I am having trouble understanding the steps needed to eliminate the arbitrary constants from the equation y = Ax + 3. The answer in the book is y = x (dy/dx) + 3. Here are my steps along with my reasoning for each step (please correct my reasoning so I can finally understand how to do this):

y = Ax + 3

dy/dx = A (I am still left with A, so I need to find another way to get rid of A)

y = Ax + 3 (starting over)

(y - 3)/x = A (isolate A)

(y - 3)/x = dy/dx (replace A with dy/dx - is this correct? if so, why?)

y - 3 = (dy/dx)x

y = (dy/dx)x + 3 (isolate y. Now we are left with an equation that does not have A in it )
• Feb 11th 2011, 08:49 AM
Ackbeet
Solve for A, differentiate both sides using implicit differentiation. HT: Danny.
• Feb 11th 2011, 09:21 AM
topsquark
Quote:

Originally Posted by sparky
Hi,

I am having trouble understanding the steps needed to eliminate the arbitrary constants from the equation y = Ax + 3. The answer in the book is y = x (dy/dx) + 3. Here are my steps along with my reasoning for each step (please correct my reasoning so I can finally understand how to do this):

y = Ax + 3

dy/dx = A (I am still left with A, so I need to find another way to get rid of A)

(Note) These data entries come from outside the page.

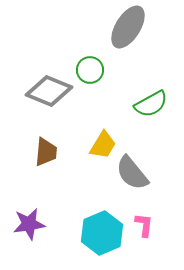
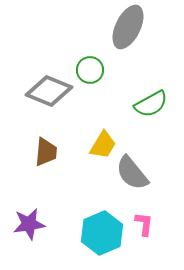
gray ellipse: rotated 6 degrees counterclockwise
pink L-shape: moved 1 px up
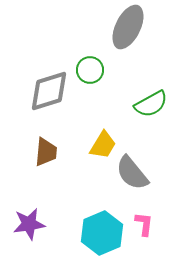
gray diamond: rotated 39 degrees counterclockwise
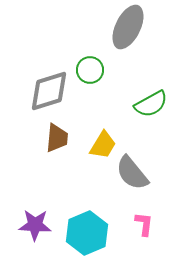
brown trapezoid: moved 11 px right, 14 px up
purple star: moved 6 px right, 1 px down; rotated 12 degrees clockwise
cyan hexagon: moved 15 px left
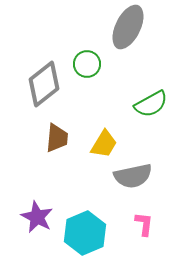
green circle: moved 3 px left, 6 px up
gray diamond: moved 5 px left, 7 px up; rotated 21 degrees counterclockwise
yellow trapezoid: moved 1 px right, 1 px up
gray semicircle: moved 1 px right, 3 px down; rotated 63 degrees counterclockwise
purple star: moved 2 px right, 8 px up; rotated 24 degrees clockwise
cyan hexagon: moved 2 px left
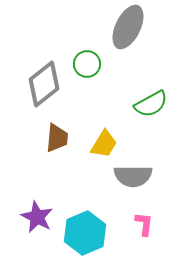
gray semicircle: rotated 12 degrees clockwise
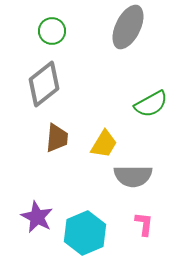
green circle: moved 35 px left, 33 px up
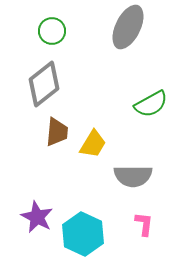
brown trapezoid: moved 6 px up
yellow trapezoid: moved 11 px left
cyan hexagon: moved 2 px left, 1 px down; rotated 12 degrees counterclockwise
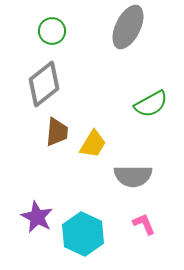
pink L-shape: rotated 30 degrees counterclockwise
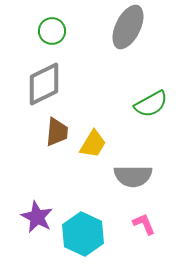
gray diamond: rotated 12 degrees clockwise
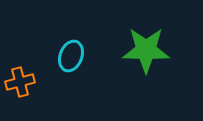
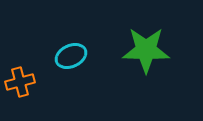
cyan ellipse: rotated 44 degrees clockwise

y = Ax + 3 (starting over)

(y - 3)/x = A (isolate A)

(y - 3)/x = dy/dx (replace A with dy/dx - is this correct? if so, why?)

y - 3 = (dy/dx)x

y = (dy/dx)x + 3 (isolate y. Now we are left with an equation that does not have A in it )

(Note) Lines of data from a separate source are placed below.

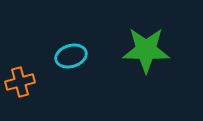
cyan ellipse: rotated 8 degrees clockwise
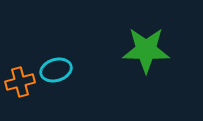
cyan ellipse: moved 15 px left, 14 px down
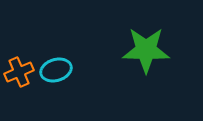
orange cross: moved 1 px left, 10 px up; rotated 8 degrees counterclockwise
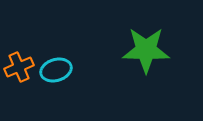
orange cross: moved 5 px up
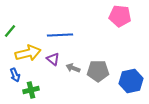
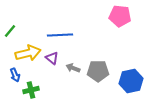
purple triangle: moved 1 px left, 1 px up
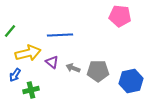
purple triangle: moved 4 px down
blue arrow: rotated 56 degrees clockwise
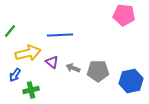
pink pentagon: moved 4 px right, 1 px up
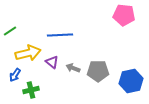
green line: rotated 16 degrees clockwise
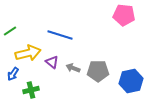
blue line: rotated 20 degrees clockwise
blue arrow: moved 2 px left, 1 px up
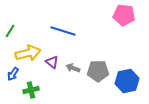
green line: rotated 24 degrees counterclockwise
blue line: moved 3 px right, 4 px up
blue hexagon: moved 4 px left
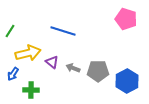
pink pentagon: moved 2 px right, 4 px down; rotated 10 degrees clockwise
blue hexagon: rotated 15 degrees counterclockwise
green cross: rotated 14 degrees clockwise
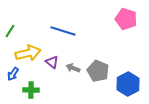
gray pentagon: rotated 25 degrees clockwise
blue hexagon: moved 1 px right, 3 px down
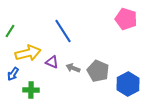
blue line: rotated 40 degrees clockwise
purple triangle: rotated 16 degrees counterclockwise
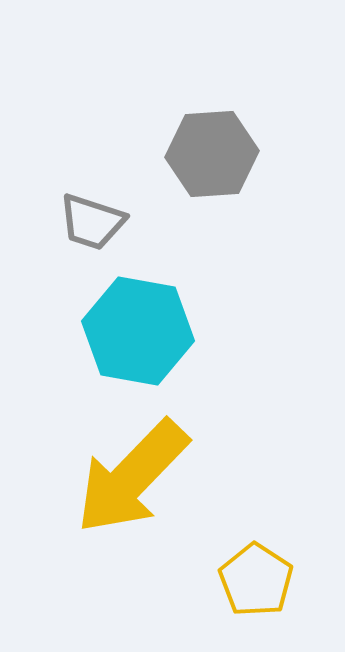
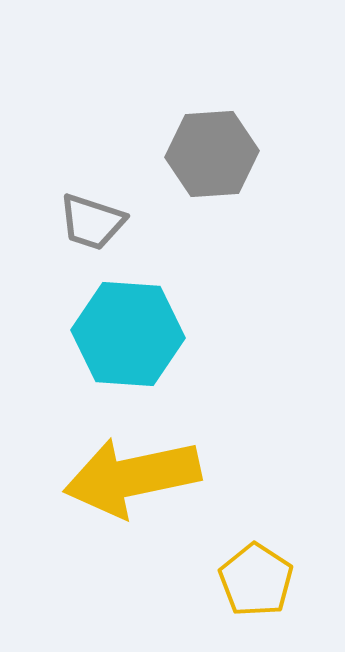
cyan hexagon: moved 10 px left, 3 px down; rotated 6 degrees counterclockwise
yellow arrow: rotated 34 degrees clockwise
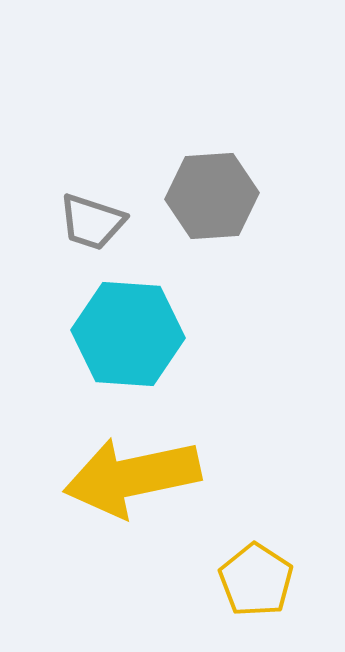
gray hexagon: moved 42 px down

Am I missing some detail here?
y = Ax + 3

dy/dx = A

Put this value of A into the original equation:
y = (dy/dx)x + 3

which is the desired solution.

-Dan
• Feb 11th 2011, 10:21 AM
Ackbeet
Quote:

Originally Posted by topsquark
Am I missing some detail here?
y = Ax + 3

dy/dx = A

Put this value of A into the original equation:
y = (dy/dx)x + 3

which is the desired solution.

-Dan

Certainly nothing wrong with this method, and it is the most direct. However, it is not very general. Danny's method will work in pretty much any case that has a single arbitrary constant for which you can solve (which is true for many first-order ODE's).